» REQUIRED TASKS:
A. Answer these questions from the blog post, one line each, marking your answers (i), (ii), (iii):
(i) How long has Mary V. Knackstedt been in business?
(ii) Which book does the writer name as a favorite from school?
(iii) What publisher, place and year are given for LeCorbusier's "Towards a New Architecture"?
B. Do these statements agree with the blog post? For each, answer yes or no and quote the words that decide it.
(i) The writer plans to post two more entries.
(ii) In "Shaping Interior Space," reviews appear only at the end of the book.
(iii) The writer finds that Knackstedt is not forward thinking.
C. Can you rewrite the blog post between "Shaping Interior Space- Roberto" and "is at work...", inclusive, with "chapter" replaced by "section"?

Wednesday 21 January 2009

My Favorite ID Texts

*Due to the horrendous formatting issues with blogger, and my long list of books, I will be doing two more entries :)

I have been reading Mary V. Knackstedt's book "The Challenge of Interior Design", and really enjoying it. Since she has been in business for over 30 years, you would think she is not very forward thinking, but to the contrary! She looks to the future of the industry, and what that means to us as growing firms.

This got me thinking about all of the great books we used in school, like my favorite, "Shaping Interior Space" by Roberto J. Rengel, or any or Francis Ching's books.

Here are some of my favorite reference books:

Shaping Interior Space- Roberto J Rengel

If you only read the first chapter of this book, you would get allot out of it. The reviews at the end of every chapter bring all the information together well, and if I had an hour or so, I would read just those.

A quote from LeCorbusier's "Towards a New Architecture" (Dover Publications: New York, 1968) from that first chapter reads:

"You employ stone, wood and concrete, and with those materials you build houses and palaces. That is construction. Ingenuity is at work...

» EXCERPTED DATA:
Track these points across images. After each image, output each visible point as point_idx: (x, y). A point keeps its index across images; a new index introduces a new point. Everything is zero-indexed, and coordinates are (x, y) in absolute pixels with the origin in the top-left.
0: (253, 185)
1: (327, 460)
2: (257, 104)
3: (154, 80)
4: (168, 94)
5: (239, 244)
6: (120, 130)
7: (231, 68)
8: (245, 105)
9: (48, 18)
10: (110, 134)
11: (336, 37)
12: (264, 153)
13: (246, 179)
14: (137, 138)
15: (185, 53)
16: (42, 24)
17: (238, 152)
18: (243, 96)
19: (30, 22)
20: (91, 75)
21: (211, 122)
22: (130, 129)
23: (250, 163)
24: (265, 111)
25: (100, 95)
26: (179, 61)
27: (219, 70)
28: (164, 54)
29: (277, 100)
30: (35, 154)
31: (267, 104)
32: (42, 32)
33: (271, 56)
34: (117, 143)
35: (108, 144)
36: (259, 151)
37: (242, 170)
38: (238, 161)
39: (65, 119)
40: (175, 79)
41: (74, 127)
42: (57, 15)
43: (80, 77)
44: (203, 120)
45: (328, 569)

==

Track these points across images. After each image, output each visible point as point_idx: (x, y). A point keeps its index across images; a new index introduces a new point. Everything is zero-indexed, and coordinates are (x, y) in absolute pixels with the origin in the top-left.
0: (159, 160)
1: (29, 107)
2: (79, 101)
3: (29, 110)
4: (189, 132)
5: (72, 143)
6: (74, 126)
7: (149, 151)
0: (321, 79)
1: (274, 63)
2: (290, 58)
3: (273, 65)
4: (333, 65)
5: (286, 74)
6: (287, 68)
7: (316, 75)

...

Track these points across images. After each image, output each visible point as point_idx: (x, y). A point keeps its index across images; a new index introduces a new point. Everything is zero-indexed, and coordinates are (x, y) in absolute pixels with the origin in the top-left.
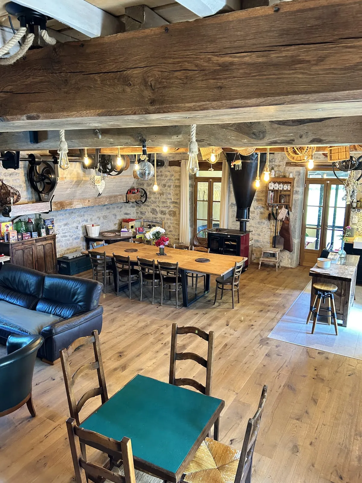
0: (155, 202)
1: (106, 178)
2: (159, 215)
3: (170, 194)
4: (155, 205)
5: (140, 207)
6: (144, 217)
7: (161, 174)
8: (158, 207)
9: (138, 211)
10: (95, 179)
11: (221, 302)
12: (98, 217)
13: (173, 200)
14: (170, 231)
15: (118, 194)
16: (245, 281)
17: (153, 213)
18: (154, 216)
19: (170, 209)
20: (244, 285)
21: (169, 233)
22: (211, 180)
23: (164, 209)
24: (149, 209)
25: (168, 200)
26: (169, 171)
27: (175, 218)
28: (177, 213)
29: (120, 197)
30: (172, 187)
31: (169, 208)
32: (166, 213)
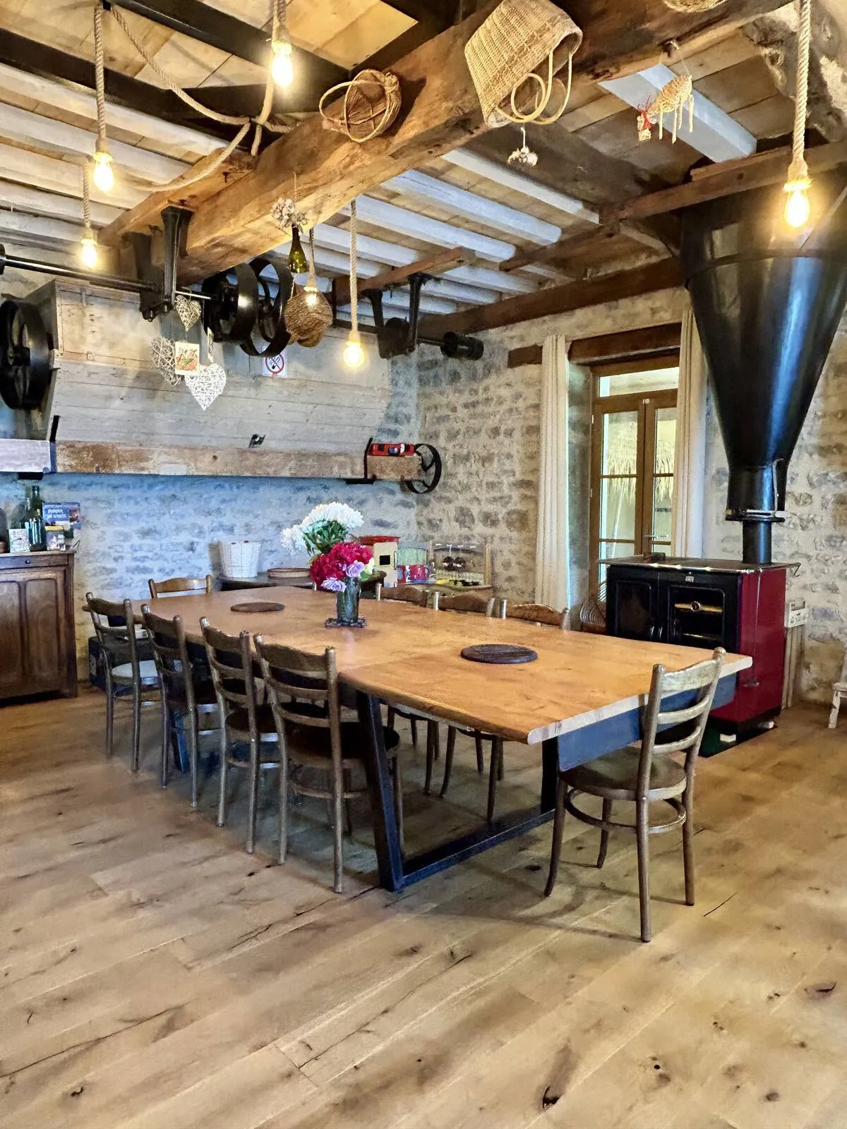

» SOLVED TASKS:
A.
(i) Over 30 years.
(ii) "Shaping Interior Space" by Roberto J. Rengel.
(iii) Dover Publications, New York, 1968.

B.
(i) Yes: "I will be doing two more entries"
(ii) No: "The reviews at the end of every chapter bring all the information together well"
(iii) No: "but to the contrary! She looks to the future of the industry"

C.
Shaping Interior Space- Roberto J Rengel

If you only read the first section of this book, you would get allot out of it. The reviews at the end of every section bring all the information together well, and if I had an hour or so, I would read just those.

A quote from LeCorbusier's "Towards a New Architecture" (Dover Publications: New York, 1968) from that first section reads:

"You employ stone, wood and concrete, and with those materials you build houses and palaces. That is construction. Ingenuity is at work...